In this talk, I first of all note that it is quite easy to see that the Nash-Williams ratio E/(V-1) is smaller than 3 if the graph is a 2-sphere. The reason is that the f-vector (V,E,F) of a 2-manifold is completely determined by its area once the Euler characteristic is known. Using the same letters V,E,F for the cardinalities of the sets V,E,F is quite common when talking about planar graphs and I do this also here to prevent having to write absolute signs for cardinality all the time. Having the Nash-Williams ratio smaller than 3 for the entire graphs does does not prove the result because some subgraph might have a larger Nash-Williams ratio. Algor and Alon state the stronger statement that E is bounded above by 3V-6 but that requires to have V sufficiently large as the planar graph K2 shows. The task remains: how does one see so quickly that E is bounded above by 3V-3 for all planar graphs different from K1? It does not appear obvious to me (but I just might miss something). In the talk, I make an attempt. Here is an other attempt of this “folklore theorem” telling that the arboricity of a planar graph is 3 or less. We know that E/(V-1) is bounded above by 3 for a 2-sphere (a maximal planar 4-connected graph). This implies that it is true for any maximal planar graph. It follows then of course for any subgraph which has the same vertex set V because this makes E just smaller. But that is not enough: the point of Nash-Williams however is that it needs to be true for all subgraphs H of G which generate themselves. These subgraphs have a smaller vertex set therefore and it appears (at least to me and I still might just miss something obvious) not clear that the functional E/(V-1) is automatically bounded above by 3 also. I indeed believe it is very plausible that the functional which assigns to a subset W of the vertex set the Nash-Wiliams ratio $E(W)/(W-1)$ where E(W) is the edge set generated by W takes it maximum at W=V. The intuition is that this is definitely a “local maximum” as we add a large chunk of edges when filling in the last vertex of a manifold.
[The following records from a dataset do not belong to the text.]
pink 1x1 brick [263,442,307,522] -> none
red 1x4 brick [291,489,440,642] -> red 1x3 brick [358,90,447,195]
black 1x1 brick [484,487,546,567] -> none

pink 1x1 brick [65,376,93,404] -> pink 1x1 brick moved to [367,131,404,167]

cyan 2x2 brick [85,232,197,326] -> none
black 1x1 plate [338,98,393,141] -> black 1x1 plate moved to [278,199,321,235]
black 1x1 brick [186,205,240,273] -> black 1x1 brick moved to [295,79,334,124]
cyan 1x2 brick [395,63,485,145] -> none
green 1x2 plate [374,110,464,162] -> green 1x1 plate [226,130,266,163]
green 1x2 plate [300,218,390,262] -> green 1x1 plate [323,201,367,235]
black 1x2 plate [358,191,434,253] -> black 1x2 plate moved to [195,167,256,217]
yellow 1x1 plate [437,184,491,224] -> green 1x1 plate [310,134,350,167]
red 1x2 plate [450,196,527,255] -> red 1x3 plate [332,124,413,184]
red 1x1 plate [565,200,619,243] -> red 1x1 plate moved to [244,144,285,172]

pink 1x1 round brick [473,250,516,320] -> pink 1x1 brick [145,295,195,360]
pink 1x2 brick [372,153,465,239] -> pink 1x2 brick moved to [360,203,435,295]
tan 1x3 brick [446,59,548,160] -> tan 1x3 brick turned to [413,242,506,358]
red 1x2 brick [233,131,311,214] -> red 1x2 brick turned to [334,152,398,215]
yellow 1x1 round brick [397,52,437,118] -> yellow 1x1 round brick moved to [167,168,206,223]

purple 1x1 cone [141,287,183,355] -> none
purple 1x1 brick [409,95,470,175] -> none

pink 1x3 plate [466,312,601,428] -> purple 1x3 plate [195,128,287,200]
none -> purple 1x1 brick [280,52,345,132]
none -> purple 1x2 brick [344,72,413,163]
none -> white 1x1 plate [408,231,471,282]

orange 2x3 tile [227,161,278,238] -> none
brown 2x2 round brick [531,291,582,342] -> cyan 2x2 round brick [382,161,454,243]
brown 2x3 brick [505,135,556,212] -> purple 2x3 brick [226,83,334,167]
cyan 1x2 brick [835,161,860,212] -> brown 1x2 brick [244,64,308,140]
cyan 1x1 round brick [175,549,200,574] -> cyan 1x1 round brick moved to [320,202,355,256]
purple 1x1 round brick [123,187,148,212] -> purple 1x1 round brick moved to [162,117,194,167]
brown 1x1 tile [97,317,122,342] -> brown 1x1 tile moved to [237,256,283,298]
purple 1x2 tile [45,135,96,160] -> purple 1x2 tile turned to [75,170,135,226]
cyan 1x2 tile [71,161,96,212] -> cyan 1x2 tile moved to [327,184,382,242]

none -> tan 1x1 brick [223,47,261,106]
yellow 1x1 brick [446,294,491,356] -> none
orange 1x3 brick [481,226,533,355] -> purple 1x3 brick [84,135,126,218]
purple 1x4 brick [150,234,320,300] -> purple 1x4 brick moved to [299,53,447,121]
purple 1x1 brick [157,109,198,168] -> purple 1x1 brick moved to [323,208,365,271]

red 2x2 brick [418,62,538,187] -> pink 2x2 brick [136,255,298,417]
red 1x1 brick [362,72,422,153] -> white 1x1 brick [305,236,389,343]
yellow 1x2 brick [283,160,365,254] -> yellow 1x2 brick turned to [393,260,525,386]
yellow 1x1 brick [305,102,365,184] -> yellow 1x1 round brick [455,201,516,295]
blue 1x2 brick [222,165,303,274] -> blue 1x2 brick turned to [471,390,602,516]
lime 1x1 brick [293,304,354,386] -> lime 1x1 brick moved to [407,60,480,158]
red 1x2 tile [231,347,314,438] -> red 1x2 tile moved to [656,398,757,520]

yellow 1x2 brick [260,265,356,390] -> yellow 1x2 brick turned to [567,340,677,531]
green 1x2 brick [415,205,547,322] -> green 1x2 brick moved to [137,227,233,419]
I usually prepare for these Saturday’s (“talk to myself sessions” how my family jokes about these gigs, and indeed it is actually quite hilarious to talk alone to a camera) the night before or in the early morning just before biking in. In this case, I changed things while writing down the board and tried to go with the Algo-Alon inequality mentioned in their paper only noticing shortly before talking that it fails for small graphs like K2. I actually start to be believe now that the inequality $E \leq 3V-6$ was a typo in their paper and that they wanted to write $E \leq 3V-3$ which is the Nash-Williams bound and which holds for all planar graph. Still, how does one verify this? Here is a possibility:

Call a planar graph critical if is a minimal planar graph of arboricity 4. This is a notion adapted from terminology by Nash-Williams (who of course is inspired by the corresponding notion for chromatic considerations). We want to show that there is no such graph. Let G be a graph obtained by removing a vertex from a critical graph. By definition this graph has arboricity 3 or less and so a Nash-Williams ration $E/(V-1)<3$. We can assume without loss of generality that it is 4-connected as otherwise, we can split the graph into 2 smaller components both of arboricity 3 and one of them would be critical. This means in particular that all vertex degrees are 4 or larger. There can be no leaves for example or K4 subgraphs. All faces of this graph now are “polygons” of length 4 or larger. Now, with E/(V-1) smaller than 3, adding a new vertex for a face and connecting it to the boundary adds m=4 or more points to the edge set and only 1 point to the vertex set. since (E+m)/V is larger than E/(V-1) we see that adding such a new “star” only can increase the Nash-Williams ratio. Now do this for all faces until we have a surface! In each step we have increased the Nash-Williams ratio. In the end, when we have a surface we have however a Nash-Williams ratio smaller than 3 (as we have computed before from the explicit f-data given by the area F alone. This argument shows that also the critical graph G must have Nash-Williams ratio smaller than 3. But this now implies that the arboricity is smaller or equal than 3 because of the minimality assumption. So, yes, this argument essentially uses ideas of Nash-Williams but it is not a direct consequence of Nash-Williams.